Essa programação é inconsciente e destrutiva. O nome disso é sabotagem mental. O sabotador interno é um inimigo, é um padrão comportamental que necessita tratamento terapêutico para reciclar. Ele funciona com base na culpa de ser feliz.
As expressões preferidas desse padrão são: “tadinho”, “coitado”, “que dó”, “não aceito o sofrimento de fulano”, “estou sofrendo com o sofrimento dele”, “vou tirá-lo dessa situação”, “estou triste porque sicrano perdeu isso ou aquilo...”
Essa forma de agir, ao contrário do que pensam muitos, não é bondade ou caridade, mas doença. A doença de quem acha que tem que se sentir responsável pelas escolhas e acontecimentos dos outros ou a prepotência de que querer mudar o que acontece com o outro. Lembre-se disso: o que muitas pessoas estão precisando não é de dó, e sim de educação para saírem dos ciclos de dor e problemas que eles mesmo criaram.
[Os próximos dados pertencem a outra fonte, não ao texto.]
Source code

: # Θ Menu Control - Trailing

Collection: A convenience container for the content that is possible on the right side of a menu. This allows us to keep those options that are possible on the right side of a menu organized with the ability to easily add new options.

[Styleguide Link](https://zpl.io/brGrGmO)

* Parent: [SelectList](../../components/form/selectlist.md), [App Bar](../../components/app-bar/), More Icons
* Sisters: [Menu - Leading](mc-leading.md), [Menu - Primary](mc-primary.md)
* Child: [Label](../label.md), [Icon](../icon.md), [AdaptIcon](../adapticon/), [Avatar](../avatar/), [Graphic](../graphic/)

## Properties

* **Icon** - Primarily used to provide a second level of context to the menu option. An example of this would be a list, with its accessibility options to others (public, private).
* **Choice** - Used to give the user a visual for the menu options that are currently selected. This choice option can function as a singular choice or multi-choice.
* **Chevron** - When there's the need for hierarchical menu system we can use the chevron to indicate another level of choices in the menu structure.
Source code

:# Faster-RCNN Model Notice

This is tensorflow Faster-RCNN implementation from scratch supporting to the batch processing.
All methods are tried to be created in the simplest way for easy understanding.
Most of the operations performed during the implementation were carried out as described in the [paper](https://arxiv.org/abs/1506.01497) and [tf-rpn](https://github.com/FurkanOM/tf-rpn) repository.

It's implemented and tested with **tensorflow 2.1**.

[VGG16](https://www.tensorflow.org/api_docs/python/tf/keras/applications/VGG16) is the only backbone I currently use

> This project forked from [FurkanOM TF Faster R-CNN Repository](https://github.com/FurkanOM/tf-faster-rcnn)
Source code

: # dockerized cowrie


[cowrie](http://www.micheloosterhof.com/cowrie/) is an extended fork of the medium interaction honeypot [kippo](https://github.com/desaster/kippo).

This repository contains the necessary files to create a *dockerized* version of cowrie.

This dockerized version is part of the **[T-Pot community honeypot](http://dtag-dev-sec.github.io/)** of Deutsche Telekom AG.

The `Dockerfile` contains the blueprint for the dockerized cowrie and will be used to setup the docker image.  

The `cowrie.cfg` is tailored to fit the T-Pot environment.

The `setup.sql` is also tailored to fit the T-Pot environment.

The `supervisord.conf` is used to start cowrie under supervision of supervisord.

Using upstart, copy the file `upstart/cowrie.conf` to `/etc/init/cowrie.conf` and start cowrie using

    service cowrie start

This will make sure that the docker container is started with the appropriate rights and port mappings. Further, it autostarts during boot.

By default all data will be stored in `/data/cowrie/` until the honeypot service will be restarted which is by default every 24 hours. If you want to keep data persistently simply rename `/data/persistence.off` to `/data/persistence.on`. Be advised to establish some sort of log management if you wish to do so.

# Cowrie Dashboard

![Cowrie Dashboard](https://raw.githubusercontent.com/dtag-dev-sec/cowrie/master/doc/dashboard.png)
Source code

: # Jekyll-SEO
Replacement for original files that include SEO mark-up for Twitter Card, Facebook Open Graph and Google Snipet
Seja feliz, usufrua do direito que você conquistou à felicidade merecida, E, se quer fazer algo por alguém, faça sem retirar de você esse direito. Sua culpa não vai ajudar a ninguém, sua dó não ajuda a ninguém. Faça por amor e não por dor ou piedade.
Escolha o lado feliz da vida e dê ao outro o direito e o dever do outro também fazer as escolhas e viver as e experiência que pertencem a ele.